For July, the first month of the 2019-20 budget year, a revenue collection of $354.68 million technically exceeded projections by $37 million. However, as the Senate report noted, each year, the governor “borrows” $70 million from the state’s Rainy Day emergency reserve fund to avoid cash-flow issues at the start of the budget year, which began July 1. Each September, that loan is repaid to the Rainy Day fund.
Without that $70 million cash infusion, the Senate report noted, West Virginia missed the projected July revenue collection of $317.65 million by $33 million, taking in $284.68 million in taxes, a shortfall of 10.4 percent.
That marks the second straight month that state revenue collection has missed projections, with June falling 2 percent short of estimates.
The dismal revenue report comes one year after Gov. Jim Justice called a news conference and handed out flower leis to celebrate July 2018 revenue collection that exceeded projections by 12 percent, or $32.4 million.
At the time, Justice dismissed concern that the numbers might reflect a cyclical upturn in energy prices and production, as well as a spike in construction employment driven by natural gas pipeline and road construction projects. Instead, he credited the Republican-controlled Legislature, President Donald Trump and himself for the strong revenue report.
Among the more ominous figures in the July 2019 report is a severance tax collection of negative-$3.5 million, $14.9 million below projected revenue of $11.4 million.
July frequently is a tough month for severance tax collection, a month when portions of the severance tax fund are used to make transfer payments to energy-producing counties and to pay into the state’s Infrastructure Bond Fund.

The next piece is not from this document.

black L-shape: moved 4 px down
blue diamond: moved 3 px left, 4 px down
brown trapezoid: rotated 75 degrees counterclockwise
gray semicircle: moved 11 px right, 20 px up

Last July, the government had projected $900,000 in severance tax losses, but severance tax collection actually finished $12.63 million in the black.
July 2019 is the first month that the severance tax on steam coal dropped from 5 percent to 4 percent, under legislation passed this year. The tax will drop to 3 percent next year, costing the state about $60 million a year in lost revenue.
Meanwhile, the two main pillars of state tax collection — sales taxes and personal income taxes — both missed projections in July.
Sales tax revenue, a key measure of economic activity, came in $7.5 million below projections, at $80.5 million, a 9 percent shortfall.
That also is down $6.5 million — or 7.5 percent — from July 2018 sales tax collection of $87 million.
Personal income tax collection of $135 million missed projections by $16.7 million, or 11 percent. That also is $10.5 million below the July 2018 income tax collection, a decline of about 7 percent.
For the third straight month, the Senate Finance Committee preemptively released the monthly revenue numbers ahead of the governor, apparently as part of an ongoing feud between Senate leadership and Justice.
Traditionally, monthly revenue reports have been released to the news media via telephone conference calls by the Department of Revenue and state Budget Office. However, beginning in spring 2018, Justice started calling news conferences to tout strong revenue collection, on at least two occasions, handing out flower leis to celebrate the rosy economic outlook.
Beginning with the May 2019 revenue report, in an apparent effort to steal the governor’s thunder, Senate Finance has been releasing the revenue data before the Governor’s Office can schedule news conferences.